Per darne poi più manifesto segno
Co ’l folgore, e co ’l tuon tremar fe il mondo.
Lo Dio de l’arme allhor su ’l carro ascese.
E sopra il Palatin monte discese.
Trova il figliuol lo Dio del ciel più fero,
Ch’ivi dà legge al buon popol Romano,
Non co ’l regio rigor superbo, e altero,
Ma qual buon padre amabile, et humano.
Su ’l carro il prende, e poi presto, e leggiero
Poggiare il fece al regno alto, e soprano.
Si scalda il mortal corpo andando, e lascia
In aere via sparir la carnal fascia.
S’accresce al corpo in aere ogni hor vigore,
Già fra l’humano, e lo Dio la forma ha mista.
Già del corpo mortale in tutto è fuore,
E già quello splendor quel volto acquista,
Che d’altare, e d’incenso, e d’ogni honore
Il mostra degno à l’habito, e à la vista.
L’accoglie Giove, e l’alme elette, e belle,
E ’l fan splender la sù fra l’altre stelle.
In quel momento in ciel Romolo tolto
Dal furibondo auttor fu de la guerra,
Che Giove co ’l suo nembo oscuro, e folto,
E co ’l suo tuon tremar fece la terra.
L’infelice sua moglie, dopo molto
Cercarlo, il passo al pianto, e al duol disserra;
La misera il piangea, come perduto,
Però che ’l ratto suo non fu veduto.
Se bene il sangue Frigio in odio havea,
E per tutto n’havea le glebe sparte,
Non però al novo Divo odio tenea
Giunon, ch’à lei nipote era per Marte.
Anzi in particular le dispiacea
Di non poter la sua favorir parte,
Che l’odio universale era maggiore
Di quel, che solo à lui portava, amore.
Con gli altri Dei celesti ella l’accolse,
E si mostrò ver lui benigna, e fida.
Indi à la moglie sua le luci volse,
Ch’insino al ciel facea sentir le strida.

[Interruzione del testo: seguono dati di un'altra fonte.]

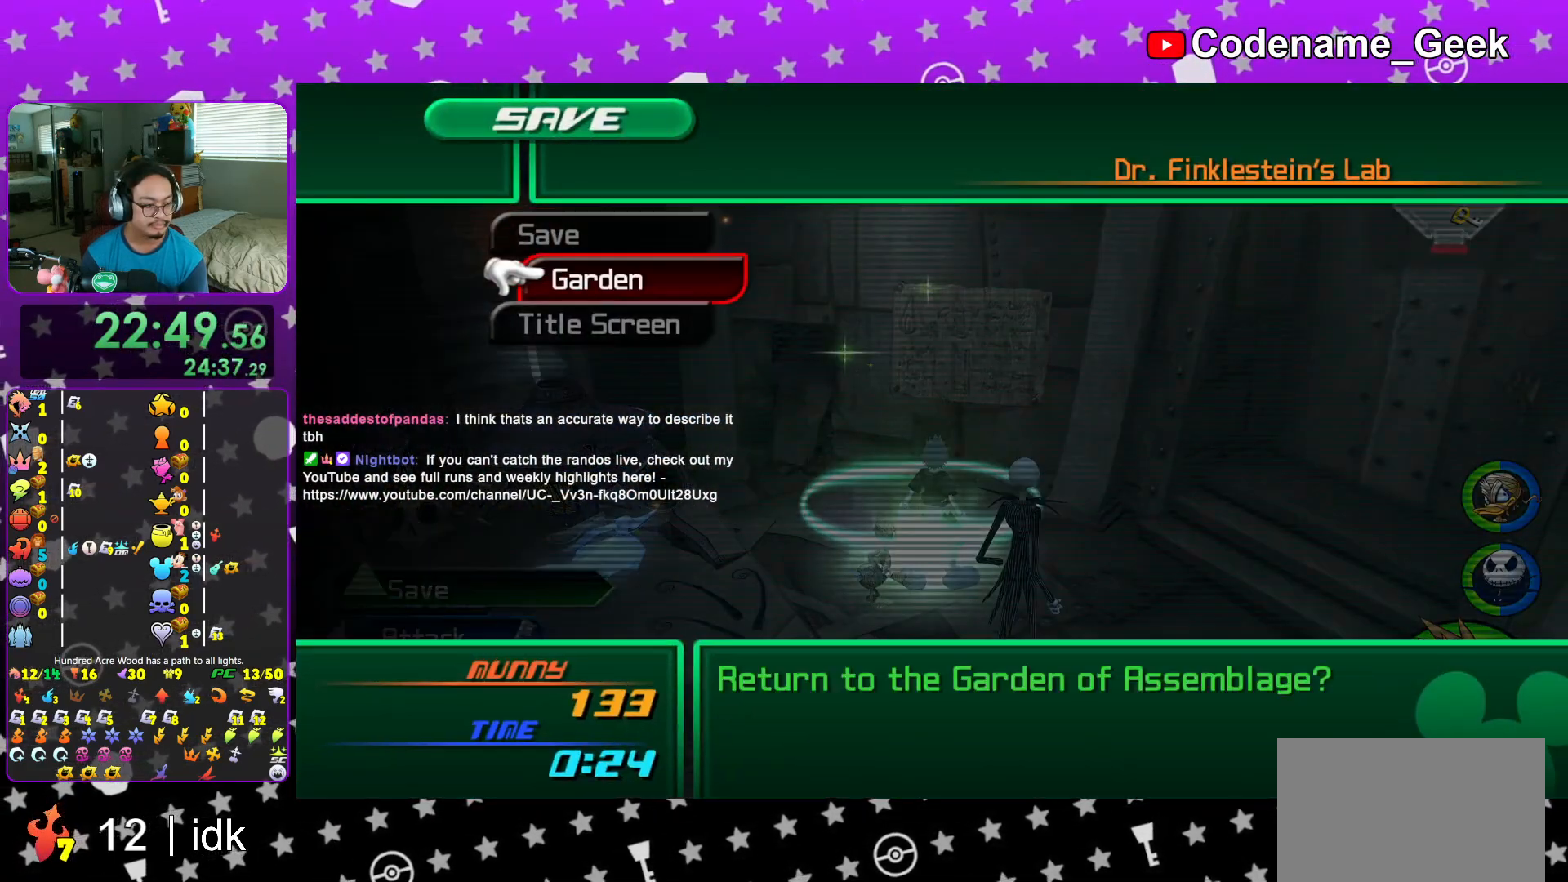
{"buttons": [], "left_stick": "center", "right_stick": "center", "events": [[66, "DPAD_DOWN", "up"], [133, "DPAD_LEFT", "down"], [150, "A", "up"], [183, "DPAD_UP", "down"], [217, "A", "down"], [233, "DPAD_UP", "up"], [267, "DPAD_LEFT", "up"], [317, "A", "up"], [383, "A", "down"], [500, "A", "up"]]}
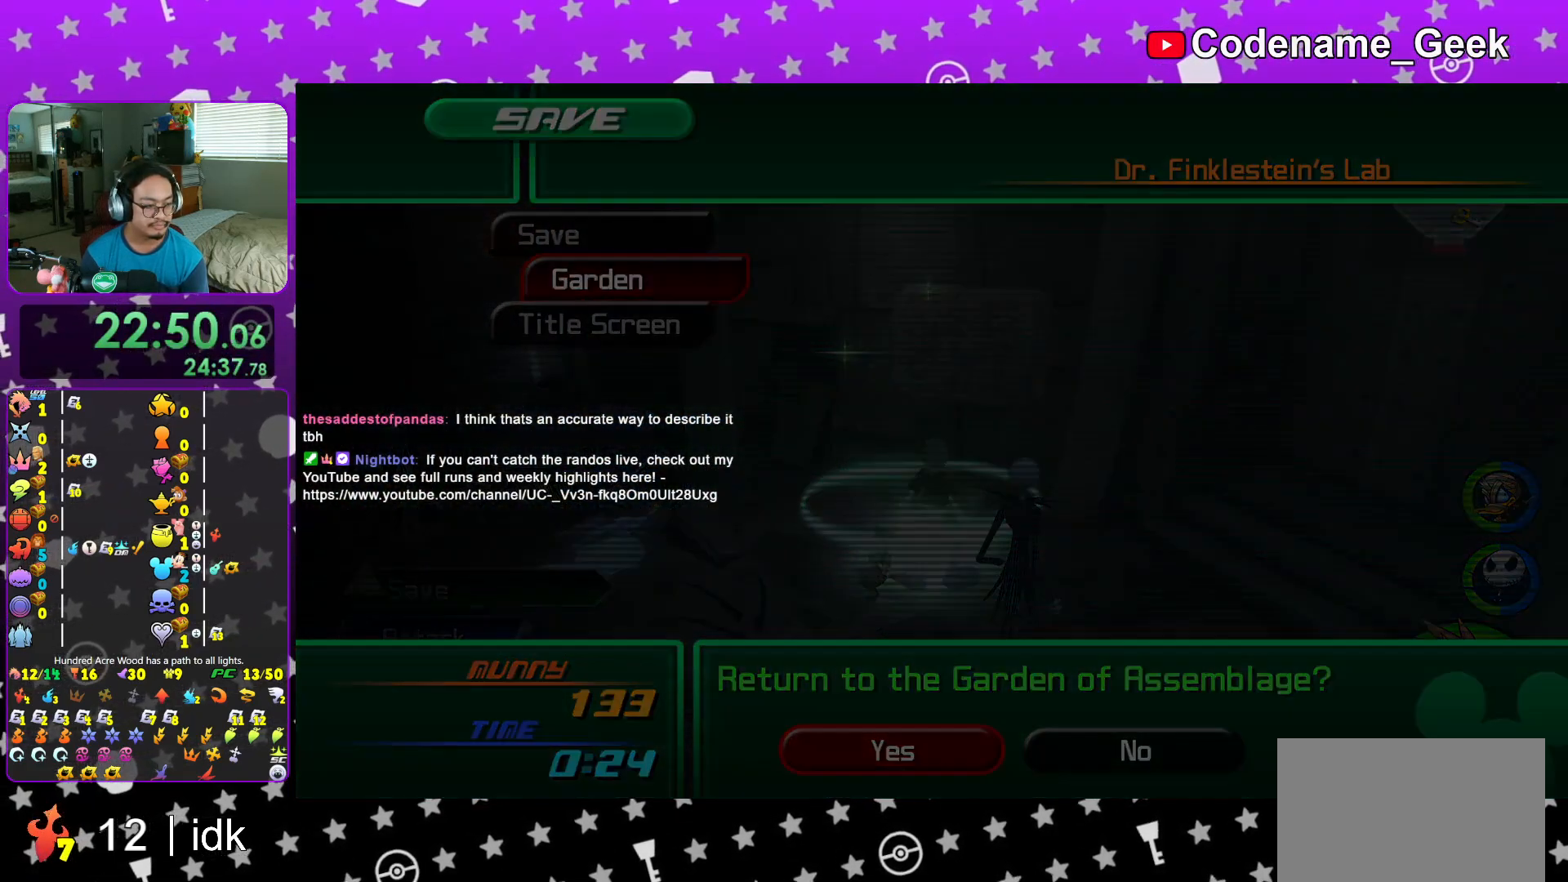
{"buttons": ["L1"], "left_stick": "center", "right_stick": "center", "events": [[117, "A", "down"], [167, "L1", "down"], [184, "A", "up"], [267, "L1", "up"], [434, "L1", "down"]]}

E, perche ’l duol di lei troppo le dolse,
A lei la nuntia sua mandò per guida,
Che la scorgesse à la celeste corte
Per far, c’havesse un Dio nel ciel consorte.
Per l’arco vario, e bello Iri discende
A ritrovar la misera Regina,
Poi fa, che queste piè parole intende
Da parte de la corte alta, e divina.
Ó vero honor d’ogni alma, che dipende
Da la stirpe magnanima Sabina,
Scaccia, ò splendor del Latio unico, e solo,
Da gli occhi il lagrimar, dal core il duolo.
Se ti fe degna il tuo cor santo, e pio
D’haver con tanto Re comune il letto;
Oggi degna ti fa d’havere un Dio
Consorte nel celeste alto ricetto.
Sappi, che ’l tuo consorte al ciel salio,
E sù fra gli altri Dei Quirino è detto.
La Dea de la contrada alma, e gioiosa
Vuol, ch’anchora di lui là sù sia sposa.
Si che dal petto ogni dolor disgombra,
E se ’l brami veder, vienne hora meco;
Dove il bosco Quirin quel tempio adombra,
Che nel medesmo colle egli havrà teco.
Hersilia con le man l’occhio s’adombra,
Ch’à quel tanto splendor non venga cieco;
A parlar tutta humil poi s’assicura,
E cosi scopre à lei l’interna cura.
Ó Dea (che se ben io non sò dir quale,
Pur, che sei vera Dea, conosco certo)
Fammi il marito mio fatto immortale
Veder per gratia tua, non per mio merto.
Che s’un sol tratto il mio destin fatale
Me ’l mostra, il ciel veder parrammi aperto.
In quanto à me la Dea del ciel faccia ella,
Ch’io sarò sempre obediente ancella.